Sir Robert Harley KB (baptised 1 March 1579 – 6 November 1656) was an English statesman who served as Master of the Mint for Charles I and later supported the parliamentarians during the English Civil War.
He was the son of Thomas Harley of Brampton Bryan Castle in Herefordshire and his wife Margaret, daughter of Sir Andrew Corbet. He entered Oriel College, Oxford in 1595, earning a BA in 1599. He entered Middle Temple in 1599. He was invested as a Knight of the Bath on 25 July 1603.

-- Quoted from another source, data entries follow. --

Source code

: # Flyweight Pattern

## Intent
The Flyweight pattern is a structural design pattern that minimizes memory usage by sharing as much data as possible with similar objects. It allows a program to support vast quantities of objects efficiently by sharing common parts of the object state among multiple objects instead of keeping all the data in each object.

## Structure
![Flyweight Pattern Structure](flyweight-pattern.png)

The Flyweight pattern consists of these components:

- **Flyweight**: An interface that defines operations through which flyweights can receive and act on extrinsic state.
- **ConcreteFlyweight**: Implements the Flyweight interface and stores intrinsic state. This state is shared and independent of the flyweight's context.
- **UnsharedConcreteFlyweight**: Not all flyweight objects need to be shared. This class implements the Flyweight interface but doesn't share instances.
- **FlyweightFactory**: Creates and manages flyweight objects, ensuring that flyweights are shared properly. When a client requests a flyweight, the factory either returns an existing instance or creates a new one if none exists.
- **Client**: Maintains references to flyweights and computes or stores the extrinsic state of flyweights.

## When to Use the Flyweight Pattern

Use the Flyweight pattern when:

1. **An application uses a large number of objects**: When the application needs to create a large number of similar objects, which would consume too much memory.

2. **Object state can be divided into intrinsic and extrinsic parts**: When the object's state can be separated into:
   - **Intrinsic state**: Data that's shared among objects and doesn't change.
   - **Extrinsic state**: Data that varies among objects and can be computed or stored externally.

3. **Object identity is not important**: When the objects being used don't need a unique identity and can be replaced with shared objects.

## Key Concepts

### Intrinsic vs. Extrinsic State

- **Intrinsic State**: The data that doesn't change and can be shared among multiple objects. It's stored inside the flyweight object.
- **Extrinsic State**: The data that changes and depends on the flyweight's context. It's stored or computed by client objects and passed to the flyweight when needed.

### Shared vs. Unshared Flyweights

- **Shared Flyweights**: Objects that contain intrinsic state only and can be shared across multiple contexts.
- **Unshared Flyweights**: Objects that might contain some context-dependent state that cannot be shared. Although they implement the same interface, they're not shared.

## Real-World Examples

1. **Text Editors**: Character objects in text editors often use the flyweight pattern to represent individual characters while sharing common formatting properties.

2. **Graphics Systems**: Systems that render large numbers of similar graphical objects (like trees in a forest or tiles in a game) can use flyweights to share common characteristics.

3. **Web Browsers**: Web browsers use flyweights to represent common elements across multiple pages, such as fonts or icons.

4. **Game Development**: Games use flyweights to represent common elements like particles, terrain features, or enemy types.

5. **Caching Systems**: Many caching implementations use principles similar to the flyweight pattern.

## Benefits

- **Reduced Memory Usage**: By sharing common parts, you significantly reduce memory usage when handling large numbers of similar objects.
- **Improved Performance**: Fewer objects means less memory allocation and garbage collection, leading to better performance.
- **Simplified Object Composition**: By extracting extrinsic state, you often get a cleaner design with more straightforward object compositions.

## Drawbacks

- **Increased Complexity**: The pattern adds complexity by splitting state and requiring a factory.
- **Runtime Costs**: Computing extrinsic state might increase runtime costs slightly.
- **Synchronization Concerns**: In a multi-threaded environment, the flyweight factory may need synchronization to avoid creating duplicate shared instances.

After his first marriage in 1603, he served in various local offices in Herefordshire and Radnorshire, including representing Radnor in Parliament in 1604, Herefordshire in 1624 and 1626 and Evesham in 1628. In 1623 he had married Brilliana, daughter of Sir Edward Conway, one of the Secretaries of State, and acted as his aide in Parliament. He was rewarded for this by being appointed Master of the Mint. He was deprived of this office in 1635 but reinstated in 1643. During this period, his attitude was more that of a country gentleman than of a courtier.
In religion (like Brilliana), Harley was a puritan, taking an anti-Catholic and later also anti-Arminian line. He was elected to both Parliaments in 1640, where he opposed ship money, Laudian ecclesiastical innovations and the Scottish War. This led him to join the Parliamentary party. Harley was in charge of The Committee for the Demolition of Monuments of Superstition and Idolatry, and presided over the destruction of a great deal of religious art and architecture.